Thursday, February 01, 2007

conrad and notley

fascinating conversation ca conrad had over email with alice notley, at phillysound.

jasper johns at the NGA

Jasper Johns, Target With Four Faces (1955)the jasper johns show that went up on sunday at the national gallery offers a lot of food for thought about the nature of art, objects and representation. not a retrospective, this is a focused, formalist look at four specific motifs johns worked through over just the first ten years of his career: the target, the mechanical device used in his painting process, stenciled color names, and the body. the subtitle of the show, "an allegory of painting," suggests, if we are to take it literally, that each of these motifs enables johns to essentially tell a story about painting.

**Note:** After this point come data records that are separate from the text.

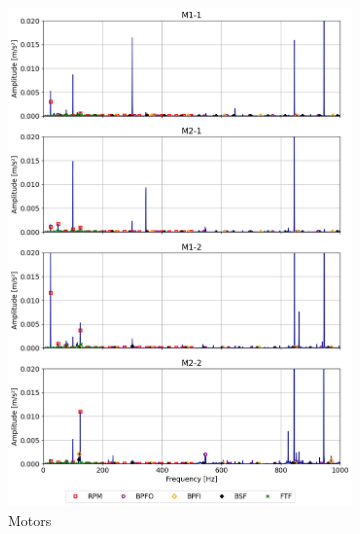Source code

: \begin{figure}[h]
    \centering
    \begin{subfigure}[b]{0.24\textwidth}
        \includegraphics[width=\textwidth]{assets/results/defects/motors.png}
        \caption{Motors}
    \end{subfigure}
    \hfill
    \begin{subfigure}[b]{0.24\textwidth}

\end{subfigure}
\end{figure}
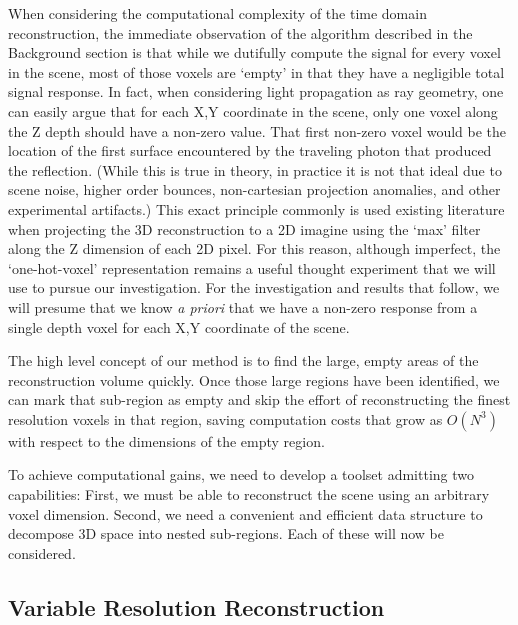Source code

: \documentclass[conference]{IEEEtran}
\begin{document}
When considering the computational complexity of the time domain reconstruction, the immediate    observation of the algorithm described in the Background section is that while we dutifully compute the signal for every voxel in the scene, most of those voxels are `empty' in that they have a negligible total signal response.  In fact, when considering light propagation as ray geometry, one can easily argue that for each X,Y coordinate in the scene, only one voxel along the Z depth should have a non-zero value. That first non-zero voxel would be the location of the first surface encountered by the traveling photon that produced the reflection. (While this is true in theory, in practice it is not that ideal due to scene noise, higher order bounces, non-cartesian projection anomalies, and other experimental artifacts.) This exact principle commonly is used existing literature when projecting the 3D reconstruction to a 2D imagine using the `max' filter along the Z dimension of each 2D pixel. For this reason, although imperfect, the `one-hot-voxel' representation remains a useful thought experiment that we will use to pursue our investigation. For the investigation and results that follow, we will presume that we know \textit{a priori} that we have a non-zero response from a single depth voxel for each X,Y coordinate of the scene.

The high level concept of our method is to find the large, empty areas of the reconstruction volume quickly. Once those large regions have been identified, we can mark that sub-region as empty and skip the effort of reconstructing the finest resolution voxels in that region, saving computation costs that grow as $O(N^3)$ with respect to the dimensions of the empty region.

To achieve computational gains, we need to develop a toolset admitting two capabilities: First, we must be able to reconstruct the scene using an arbitrary voxel dimension. Second, we need a convenient and efficient data structure to decompose 3D space into nested sub-regions. Each of these will now be considered.

\subsection{Variable Resolution Reconstruction}
\end{document}
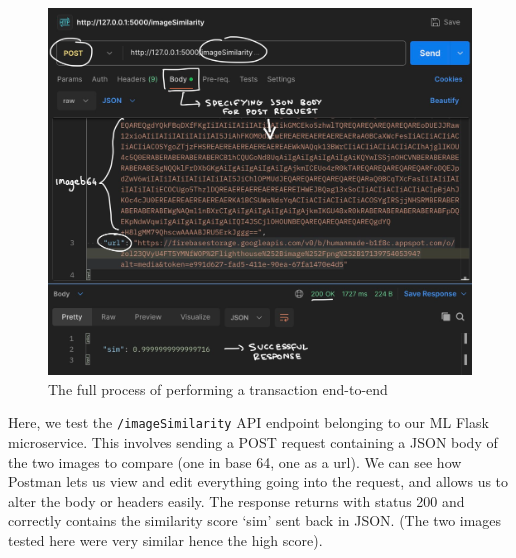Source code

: \documentclass[12pt,a4paper]{article}
\begin{document}
\begin{figure}[H]
    \centering
    \includegraphics[scale=0.4]{postman2.png}
    \caption{The full process of performing a transaction end-to-end}
\end{figure}
\noindent Here, we test the \verb|/imageSimilarity| API endpoint belonging to our ML Flask microservice. This involves sending a POST request containing a JSON body of the two images to compare (one in base 64, one as a url). We can see how Postman lets us view and edit everything going into the request, and allows us to alter the body or headers easily. The response returns with status 200 and correctly contains the similarity score `sim' sent back in JSON. (The two images tested here were very similar hence the high score).
\end{document}
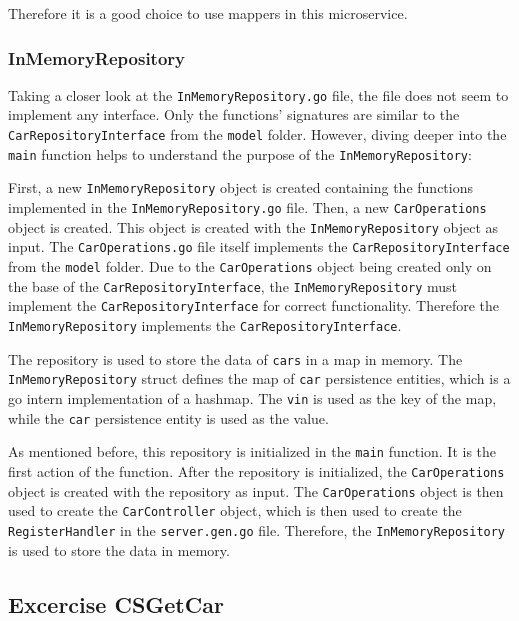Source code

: Therefore it is a good choice to use mappers in this microservice.

\subsubsection*{InMemoryRepository}
Taking a closer look at the \texttt{InMemoryRepository.go} file, the file does not seem to implement any interface.
Only the functions' signatures are similar to the \texttt{CarRepositoryInterface} from the \texttt{model} folder.
However, diving deeper into the \texttt{main} function helps to understand the purpose of the \texttt{InMemoryRepository}:

First, a new \texttt{InMemoryRepository} object is created containing the functions implemented in the \texttt{InMemoryRepository.go} file.
Then, a new \texttt{CarOperations} object is created.
This object is created with the \texttt{InMemoryRepository} object as input.
The \texttt{CarOperations.go} file itself implements the \texttt{CarRepositoryInterface} from the \texttt{model} folder.
Due to the \texttt{CarOperations} object being created only on the base of the \texttt{CarRepositoryInterface}, the \texttt{InMemoryRepository} must implement the \texttt{CarRepositoryInterface} for correct functionality.
Therefore the \texttt{InMemoryRepository} implements the \texttt{CarRepositoryInterface}.

The repository is used to store the data of \texttt{cars} in a map in memory.
The \texttt{InMemoryRepository} struct defines the map of \texttt{car} persistence entities, which is a go intern implementation of a hashmap.
The \texttt{vin} is used as the key of the map, while the \texttt{car} persistence entity is used as the value.

As mentioned before, this repository is initialized in the \texttt{main} function.
It is the first action of the function.
After the repository is initialized, the \texttt{CarOperations} object is created with the repository as input.
The \texttt{CarOperations} object is then used to create the \texttt{CarController} object, which is then used to create the \texttt{RegisterHandler} in the \texttt{server.gen.go} file.
Therefore, the \texttt{InMemoryRepository} is used to store the data in memory.

\subsection{Excercise CSGetCar}
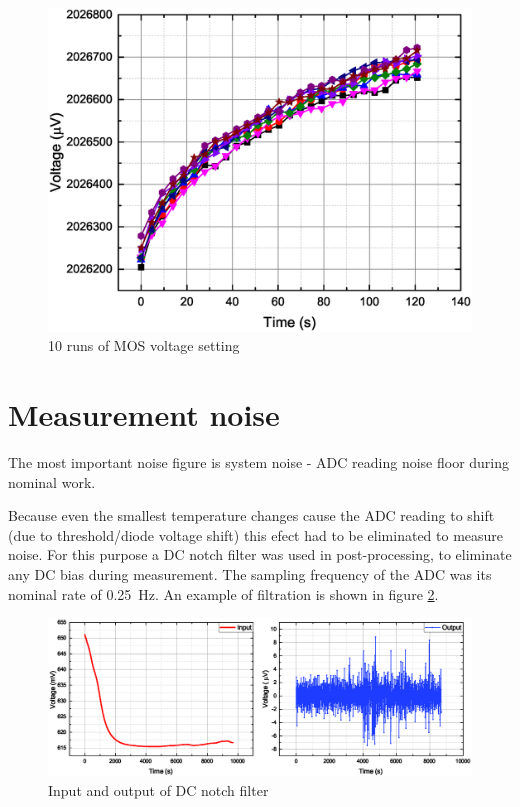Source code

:     \begin{figure}[H]
        \centering
        \includegraphics[width=0.8\paperwidth]{img/07/MOS_settling.eps}
        \caption{10 runs of MOS voltage setting}
        \label{MOS_settling}
    \end{figure}

\section{Measurement noise}
    The most important noise figure is system noise - ADC reading noise floor during nominal work.

    Because even the smallest temperature changes cause the ADC reading to shift (due to threshold/diode voltage shift) this efect had to be eliminated to measure noise. For this purpose a DC notch filter was used in post-processing, to eliminate any DC bias during measurement. The sampling frequency of the ADC was its nominal rate of \SI{0.25}{\hertz}. An example of filtration is shown in figure \ref{notch_DC_example}.

    \begin{figure}[H]
        \centering
        \includegraphics[width=0.8\paperwidth]{img/07/filterBeforeAfter.eps}
        \caption{Input and output of DC notch filter}
        \label{notch_DC_example}
    \end{figure}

i'll have to give this some more thought, which i'm doing along with a reading of his interviews and sketchbook notes published in conjunction with the 1996 johns retrospective at the MOMA. but i'm not sure that each of these motifs offers an equally compelling "allegory of painting." clearly the targets and the stenciled color names are fascinating to the degree that they are (and are not) what they depict. johns is playing "signification games" that owe a lot to wittgenstein (whom as it turns out he was reading at the time); these devices seem to me like tools that johns uses to explore certain ideas and issues and then, like wittgenstein's ladder, disposes of when they are no longer of use i.e. have helped him reach a place that he needed to get to. blake gopnik literally gushes about johns in this sunday's washington post arts section, something he is rarely given to do in my infrequent readings of him. (i found it a pleasant coincidence his assertion of johns' "pictorial intellegence" relative to my recent listenings for "poetic intelligence.") i'm not sure, for example, how much johns really adds to, rather than simply reiterates (perhaps in a new context), the essential moves of duchamp. gopnik ultimately wants to make johns a comic genius along the lines of buster keaton; certainly this element is there, but it doesn't strike me as being of the essence. just in the targets alone, that body of work, i find a serial insistence that is methodically working through some serious issues. if it was just "giddy inventiveness" that compelled you to run versions of the same "joke" over and over, the work to me would get tired pretty quickly.

note: this show close at the end of april 2007 and goes from there to the kunstmuseum basel. (susana!) also, what look to be some interesting concerts and film screenings in conjunction with this show. performances of what appear to be violin sonatas by elliott carter and roger sessions (feb 18); piano music cage, feldman, ives and nancarrow (february 25); and ensemble music by cage (march 4). films related to johns and his milieu -- cunningham, cage, rauschenberg, brakhage, leslie (march 10) -- and documentaries on cage and carter (march 24).